Friday, November 16, 2007

Don't be Afraid of Dinosaurs! AKA Let the WGA have their way!

So the big news I guess going around the circles I choose to pay attention to is the Writer's Guild of America's strike against the studios. The forecast is all doom and gloom (No more Heroes! Whatever, I stopped watching that show last season, I'm way too good for it now.).

But really, the effects can already be seen. The Daily Show and The Colbert Report have both stopped airing new episodes, as well as Late night television such as Conan O'Brian. This I will say for most of my demograph, is truly devastating. Here's a quick summary of the issues:




Basically writer's want to be paid for the work they do. Hard to disagree with that. Of course I don't know the studio's side of it, but my preconceived leanings tell me that they are just trying to squeeze and pinch every dollar they can out of their products, because they're a, you know, business. But then again, this is why unions exist. So I lend my full ideological support to the WGA and its members, which means beyond blogging about it I'll probably tell some people at a party that I support the WGA whilst reciting the above video to make me look cool and maybe get laid.

But the part that really interest me about this whole thing is the very thing which the debate centers around, the prominence of online media. The writers are sensing a shift in the distribution of content much like writers did when the television was new and are trying to align themselves in a position of not getting screwed over again. But at the same time its not just the medium that is changing, its the very nature of ownership that is changing.

While I support the writers (have I said that enough to be cool?), I think what they are doing is just bracing for a fall. They represent big media, with lots of money and production value put into their content. But if you saw Transformers, or any other Michael Bay/Jerry Bruckheimer/whomever movie you know that money plus a talent for making things look pretty, is not equal to good content.

YouTube and other such sites have told us that you can make something entertaining to watch (and something that can generate revenue) with hardly any money and it doesn't have to look pretty, sans unions and sans studios.

Creative Commons licensing has also shook up the idea of what can be done with media. Now under a CCL someone can share another's work and post it online with the same CCL and there wouldn't be any way of paying the creator for that. So in a CC environment a writer would get paid for the original incarnation of the work and any subsequent varieties produced by the source of the work and that would be all. But if that work is downloaded and spread virally, mashed up with other videos or simply shown to a large group of people (subject to the CCL terms of course) then the writer won't be making any money off it. There would be no one to regulate that, and that doesn't even matter. Content is generating revenue without regulation or restriction. The natural flow of ideas is supporting that very same stream of creativity. Seems like it would make sense right?

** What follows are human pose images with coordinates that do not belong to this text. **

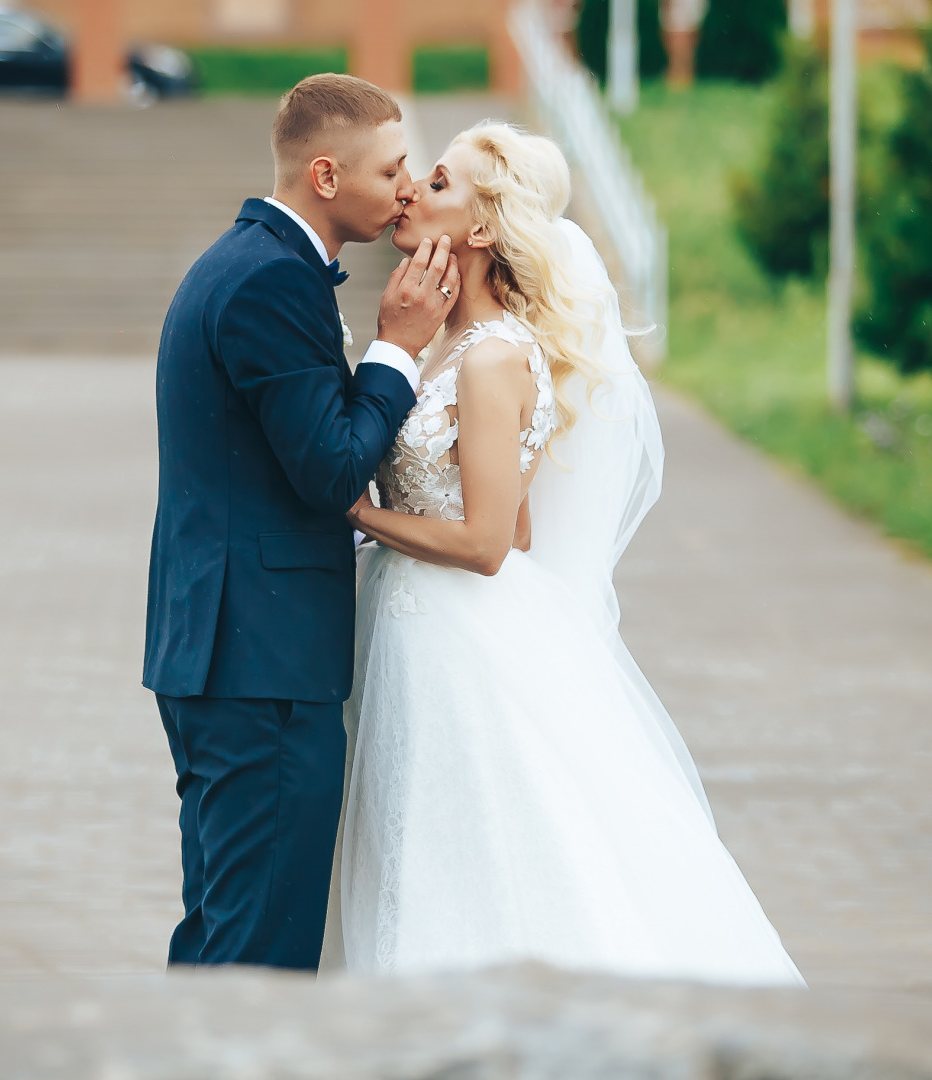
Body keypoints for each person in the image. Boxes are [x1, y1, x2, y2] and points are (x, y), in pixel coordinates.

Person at [325, 122, 804, 986]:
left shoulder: (492, 358)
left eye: (435, 182)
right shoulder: (449, 347)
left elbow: (484, 545)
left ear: (478, 229)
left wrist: (359, 512)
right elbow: (518, 528)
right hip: (421, 622)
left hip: (450, 634)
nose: (410, 192)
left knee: (465, 849)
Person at [142, 73, 461, 972]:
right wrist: (397, 344)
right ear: (325, 175)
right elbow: (328, 470)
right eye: (393, 168)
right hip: (261, 665)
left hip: (231, 654)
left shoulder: (251, 264)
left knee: (221, 932)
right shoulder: (269, 284)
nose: (408, 186)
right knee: (258, 955)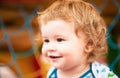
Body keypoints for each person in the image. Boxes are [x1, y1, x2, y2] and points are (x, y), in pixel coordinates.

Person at [37, 0, 119, 78]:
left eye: (59, 40)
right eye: (46, 40)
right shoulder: (52, 72)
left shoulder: (101, 74)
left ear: (88, 44)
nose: (50, 47)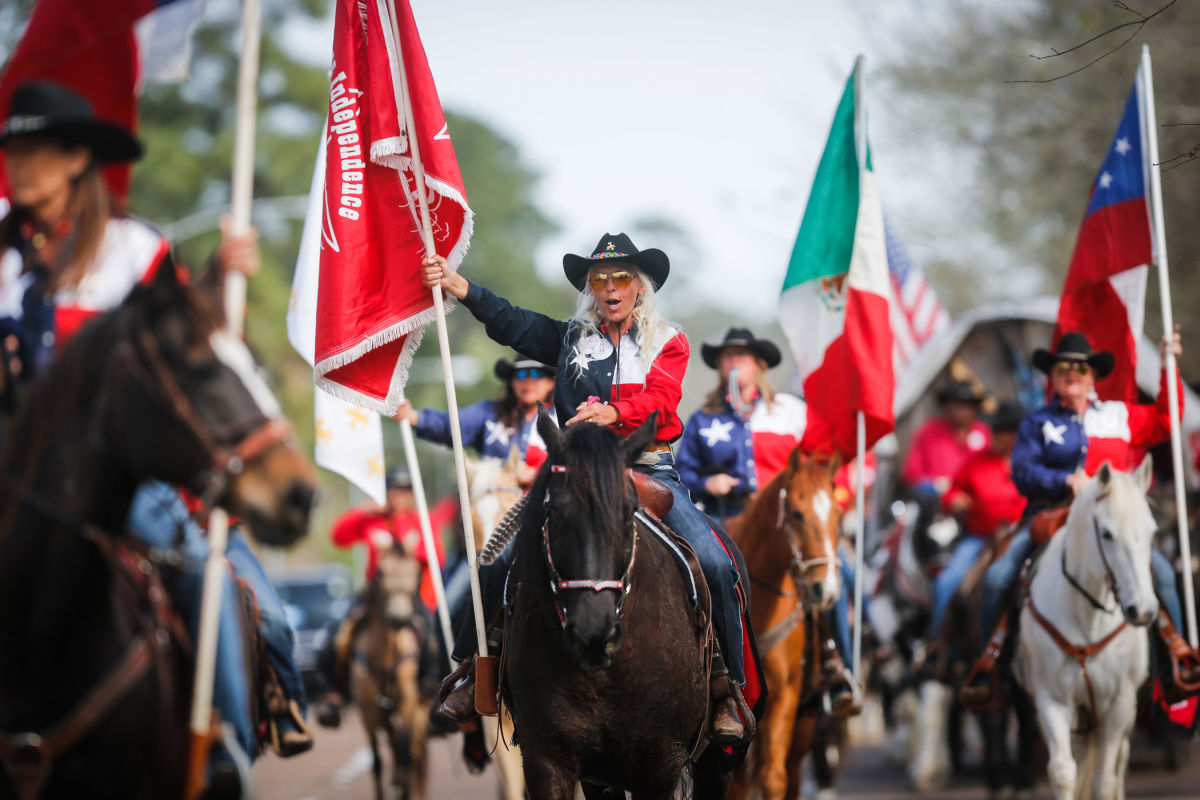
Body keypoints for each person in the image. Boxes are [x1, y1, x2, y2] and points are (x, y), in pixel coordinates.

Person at [0, 82, 311, 774]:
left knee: (202, 571)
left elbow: (180, 345)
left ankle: (223, 747)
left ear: (79, 157)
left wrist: (215, 280)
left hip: (115, 474)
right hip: (11, 468)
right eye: (13, 148)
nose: (19, 163)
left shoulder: (131, 247)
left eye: (37, 149)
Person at [421, 232, 753, 743]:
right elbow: (514, 321)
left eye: (621, 277)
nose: (610, 286)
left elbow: (664, 401)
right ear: (592, 288)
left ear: (639, 286)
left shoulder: (669, 339)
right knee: (500, 560)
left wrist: (616, 411)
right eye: (600, 279)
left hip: (650, 469)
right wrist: (462, 287)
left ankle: (726, 688)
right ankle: (472, 671)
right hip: (577, 471)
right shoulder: (571, 338)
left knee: (715, 563)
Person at [960, 331, 1200, 707]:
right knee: (997, 577)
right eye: (1063, 367)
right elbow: (1022, 472)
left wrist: (1169, 366)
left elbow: (1168, 420)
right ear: (1053, 376)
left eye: (1079, 367)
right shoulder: (1037, 423)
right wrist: (1065, 479)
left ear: (1092, 375)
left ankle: (1176, 661)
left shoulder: (1119, 415)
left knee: (1164, 574)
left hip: (1113, 522)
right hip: (1051, 514)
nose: (1071, 372)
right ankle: (991, 669)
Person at [675, 326, 863, 715]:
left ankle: (837, 664)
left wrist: (831, 500)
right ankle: (689, 667)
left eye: (741, 356)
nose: (733, 363)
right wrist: (707, 481)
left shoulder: (791, 412)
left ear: (760, 365)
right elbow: (679, 475)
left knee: (838, 575)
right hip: (722, 521)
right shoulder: (703, 419)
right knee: (682, 574)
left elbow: (828, 463)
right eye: (726, 357)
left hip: (791, 526)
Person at [315, 466, 456, 726]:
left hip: (411, 596)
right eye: (392, 491)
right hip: (373, 595)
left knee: (436, 637)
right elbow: (338, 537)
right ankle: (334, 693)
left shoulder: (420, 521)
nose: (397, 497)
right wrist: (361, 511)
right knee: (338, 633)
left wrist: (405, 552)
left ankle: (436, 693)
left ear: (411, 496)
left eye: (403, 492)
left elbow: (438, 557)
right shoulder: (372, 520)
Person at [928, 401, 1026, 636]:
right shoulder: (978, 462)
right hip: (981, 538)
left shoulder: (1031, 464)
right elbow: (952, 491)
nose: (1000, 437)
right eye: (998, 432)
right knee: (947, 582)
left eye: (1007, 432)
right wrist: (955, 499)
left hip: (1022, 536)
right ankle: (937, 641)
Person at [396, 353, 556, 483]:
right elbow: (452, 425)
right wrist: (414, 416)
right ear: (511, 382)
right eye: (520, 375)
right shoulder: (491, 413)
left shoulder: (562, 419)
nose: (527, 381)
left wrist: (539, 476)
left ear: (550, 382)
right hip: (497, 511)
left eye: (536, 374)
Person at [902, 380, 990, 498]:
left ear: (975, 408)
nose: (960, 411)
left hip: (976, 500)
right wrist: (935, 486)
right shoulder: (930, 432)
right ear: (947, 407)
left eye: (965, 406)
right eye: (955, 405)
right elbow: (911, 473)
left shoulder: (985, 434)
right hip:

And you can tell that the WGA members a bursting at the seems with creativity and suffering under the lack of a medium to express it in currently by the small crop of independent videos they are making.

"Not the Daily Show"
From the writers of the Daily Show



Videologblog from the writers of the Colbert Report



I think there will always be a place for big media content, after all we all like to see well produced shows that have the money to attract talented writers/actors/directors/producers/the whole lot to create some of the best content out there. But if the studios won't pay the writers someone will! And the Internet is the haps baby that's not going to change save apocalyptic meltdown of society. And there's money to be made, as the above Daily Show video shows. In reality the studios need to be begging the writers to come back with open arms full of cash money. They are brining themselves closer to death with this old world attempt to control.

I often think of the quote from Jurassic Park by Malcolm where he says something about life finding a way and then he's right and the dinosaurs switch sexes and star breeding. Well creativity is like the dinosaurs, and studios and regulations are like the scientist trying to regulate. Life will find a way.